Great news everyone! Responsive layout system progressed very nicely and is pretty different now from object-based draft I showcased above. First, to remind you what responsive layouts are, simple illustration:
There were two biggest issues with the previous implementation:
- You had to set up the objects in one centralized and unintuitive custom inspector that was disconnected from real UI hierarchy, which is far cry from intuitive and fast anchoring editor every NGUI widget offers you on selection of particular widget within the hierarchy.
- The implementation used simple enabling/disabling of GameObjects, and you really don't want to deal with that most of the time: imagine having half a dozen of functionally identical data-driven scroll lists instead of one, it's awful.
Both of those issues are out and workflow is much more straightforward now. First, you set up desired resolution brackets. For example, maybe you want to have one layout for screens of below 480dp width, another layout for screens between 480dp and 640dp width, and another layout for screens wider than 640dp. Easy! Just set up your intervals with this neat array in the screen manager (featuring auto-configured clamping to nearest neighbors with fancy sliders and warnings):
Second, add a new component to any UI widget you want to be density dependent. Depending on amount of resolution intervals set up in your screen manager, that component will store appropriate amount of anchoring configurations. The component is not attempting to replace the perfect anchoring editor from NGUI - you still use the familiar controls, except you can save your configuration to one of the resolution brackets. Set up your anchoring for a narrow screen, click the copy button on narrow configuration, set up your anchoring for a wide screen, click the copy button on widescreen configuration. Done.

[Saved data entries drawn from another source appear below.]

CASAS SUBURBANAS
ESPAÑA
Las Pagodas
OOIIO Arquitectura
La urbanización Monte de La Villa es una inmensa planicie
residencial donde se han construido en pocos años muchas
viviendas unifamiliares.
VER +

The screen manager maintains a list of resolution-based anchor components and swaps anchoring configuration to appropriate one depending on detected resolution, giving you results
like this while keeping your data-driven UI free from pesky duplicates or other inconveniences. There is no need to set up dozens of resolution-based anchoring configurations either - in some applications, the whole design can be hierarchically anchored to just one widget, necessitating just one collection of configurations on that topmost widget.
Aside from this goodness, I worked on some other stuff like refactoring and new view presenters. One of the new object types is the dropdown menu. While still work in progress, it's already looking quite good:
- It's using just one label for all the options: no separate labels/colliders/delegates, which conveniently prevents hierarchy clutter and instantiation costs on option list length changes. I get the selection from local touch position.
- As usual, everything is animated through a simple evaluation: one tweening method with 0-1 float argument does all the magic with sliding offsets, sheets, shadows, spacing, colors, etc. No dozens of tweener instances, no Unity animations, clean and fast.
- It expands from the list position of a selected value, just like guidelines dictate. Tricky to combine with this animation, but as you can see, it works.